A legal cure for the FDA’s free speech malady

By DAVID B. RIVKIN JR. And ANDREW GROSSMAN, May 21, 2015

We are free to tell you that a clinical trial shows the drug Vascepa to be an effective treatment for persistently high triglyceride levels. But should the drug’s manufacturer, Amarin, tell you or your doctor the same thing, the company would face criminal prosecution and civil liability. Therein lies a First Amendment anomaly, one that may finally be resolved by a lawsuit that Amarin filed earlier this month against the Food and Drug Administration.

The FDA has long banned promotion of drugs for uses other than those it has approved. Yet so-called off-label uses are legal and account for about 20% of all prescriptions. Some off-label uses of drugs have even become the standard of care for particular conditions.

But the drug’s manufacturer and its agents—and only them—cannot legally talk about this. Patients can—and do—discuss off-label uses of drugs endlessly in online forums. Doctors certainly exchange information about these uses.

But Amarin can’t say anything about the Vascepa trial. The drug is approved only as a treatment for “very high” triglyceride levels, not those that are merely persistently high. As a result, doctors and their patients are being kept in the dark about a treatment that, for some patients, has fewer side effects than other drugs.

The FDA claims its speech ban is a necessary part of its drug-approval process, which requires manufacturers to demonstrate efficacy for each intended use. The agency aggressively investigates and the government regularly prosecutes pharmaceutical companies and their representatives that promote off-label uses of their drugs. Yet once a drug is approved, doctors can prescribe it for any use—and the FDA recognizes, in its regulatory guidance—that such uses are essential to effectively translate medical research into improved health outcomes.
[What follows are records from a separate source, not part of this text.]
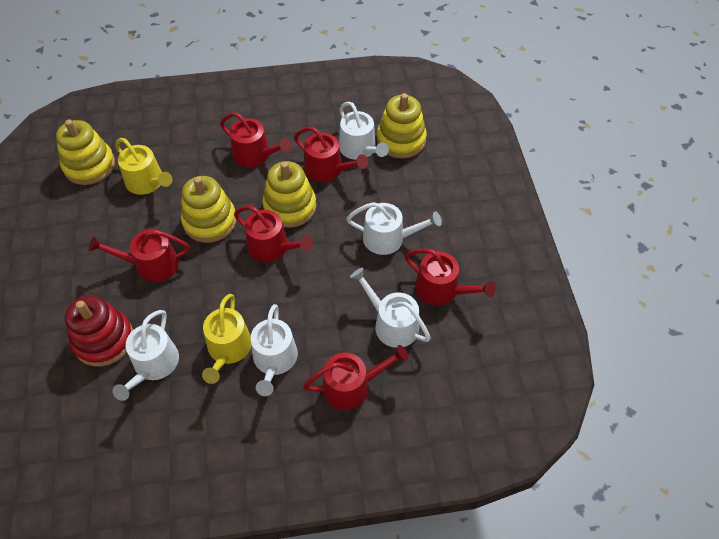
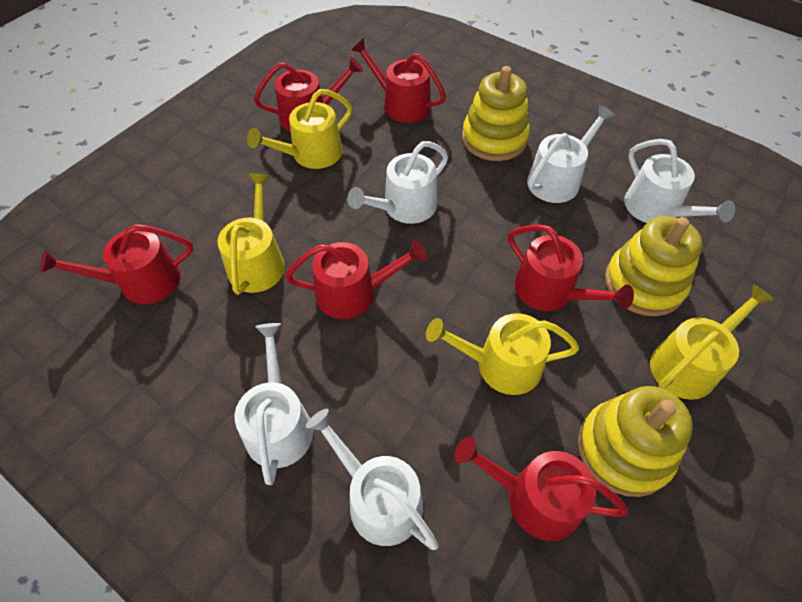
red stacking toy: [65,295,133,366] = 1 -> none = 0
yellow stacking toy: [56,119,115,185] [181,176,236,243] [262,161,317,228] [377,93,427,158] = 4 -> [462,66,530,161] [578,386,693,497] [605,216,703,316] = 3
yellow watering can: [115,138,173,195] [202,294,251,384] = 2 -> [217,173,285,295] [247,89,352,169] [426,313,579,395] [650,284,775,400] = 4

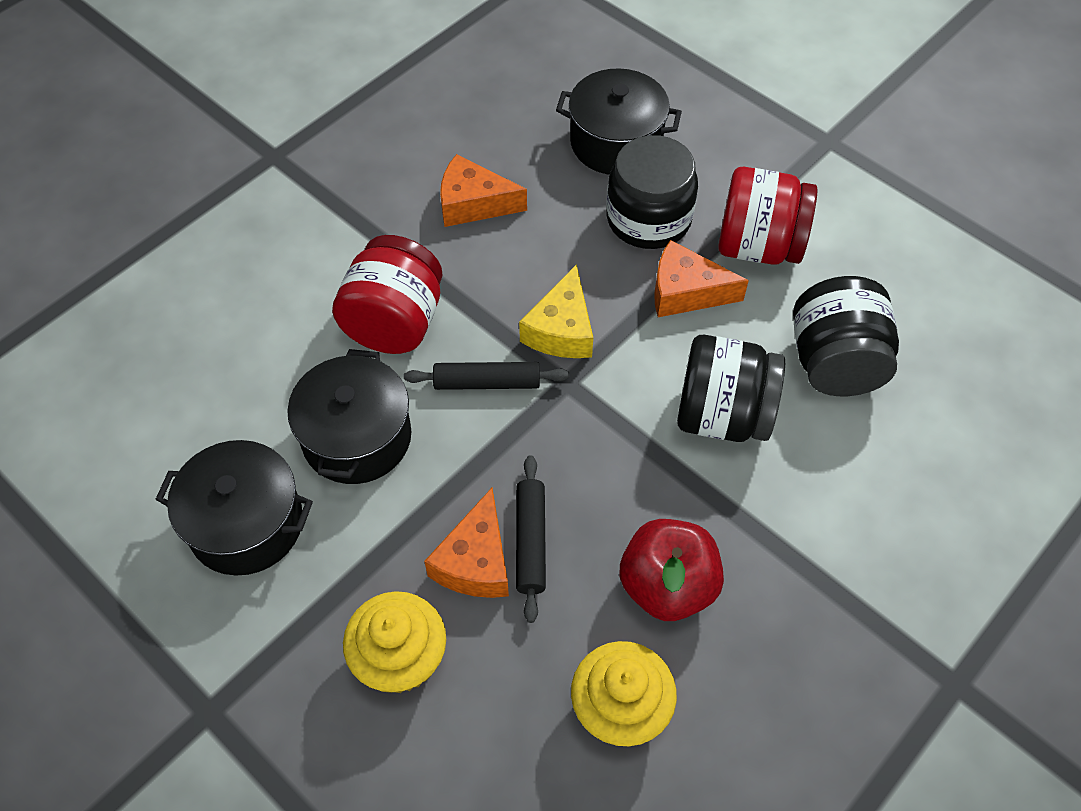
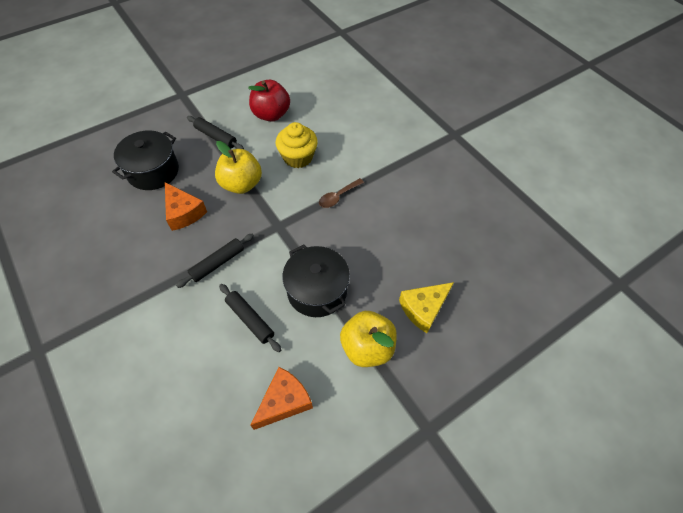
black jar: [607,135,698,249] [677,335,785,442] [793,276,899,396] = 3 -> none = 0
black pot: [155,440,313,575] [287,349,411,484] [556,68,682,175] = 3 -> [112,130,179,190] [283,244,350,317] = 2
black rolling pin: [404,362,569,390] [516,455,546,623] = 2 -> [176,234,254,288] [187,116,244,149] [219,284,281,352] = 3
brown spoon: none = 0 -> [319,178,364,208] = 1
orange cheese: [424,488,509,598] [440,154,527,227] [654,240,749,317] = 3 -> [165,182,207,231] [250,367,313,430] = 2
red jar: [332,235,442,354] [718,167,818,265] = 2 -> none = 0
yellow apple: none = 0 -> [215,141,262,194] [340,311,397,367] = 2
yellow cupcake: [343,591,446,693] [571,641,677,747] = 2 -> [276,122,318,168] = 1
The only real explanations for the FDA’s conduct are maintaining tight control over pharmaceutical companies and bureaucratic aggrandizement.

The FDA’s ban on discussing off-label drug uses is indefensible under First Amendment law. The speech it bans is truthful, not misleading, and concerns a lawful activity. Yes, the government has a substantial interest in drug safety and public health, but banning truthful speech on health issues won’t advance public health. Drug manufacturers know more about their products than anyone else. The off-label promotion ban denies doctors’ and patients’ abilities to make informed and intelligent treatment decisions. As the Supreme Court recognized in Sorrell v. IMS Health Inc. (2011)—which struck down a state law prohibiting the sale of prescribing data to pharmaceutical companies—“information can save lives.”

Blocking such information could cost lives. New uses for existing treatments are discovered all the time. The recent Ebola outbreak, for example, prompted researchers to evaluate the efficacy of existing antiviral drugs against the disease, hoping to find an off-label match. That process continues for survivors who face lingering symptoms. When Dr. Ian Crozier, an Ebola survivor, was recently found to still harbor the virus in his eye, doctors successfully treated him with an experimental antiviral drug. Another recent example is Rapamune, an immunosuppressant approved for use in kidney transplants that has been found to suppress certain types of cancers, including of the lung.

A prohibition on the promotion of off-label drug uses by means of false or misleading information—in other words by fraud—would surely pass constitutional muster. Moreover, the FDA could also assist doctors and patients in sorting through information regarding off-label uses, much as it already provides safety information for approved uses on its website. The agency could even ban particular off-label uses where this was necessary to protect public health.

But the FDA has no intention of loosening its grip. In 2012 the Second Circuit Court of Appeals overturned—on First Amendment grounds—the conviction of a pharmaceutical sales rep for talking to physicians about the off-label uses of narcolepsy drug Xyrem. However, the agency has not appealed the decision in United States v. Caronia, most likely to avoid an adverse ruling by the Supreme Court that would apply across the country.

Unfortunately, even if the government loses the Amarin case, it will again probably forgo an appeal. This would enable the FDA to continue enforcing a flagrantly unconstitutional policy by default. The best prospect for a cure may lie in Congress.

Messrs. Rivkin and Grossman are attorneys with the BakerHostetler firm in Washington, D.C.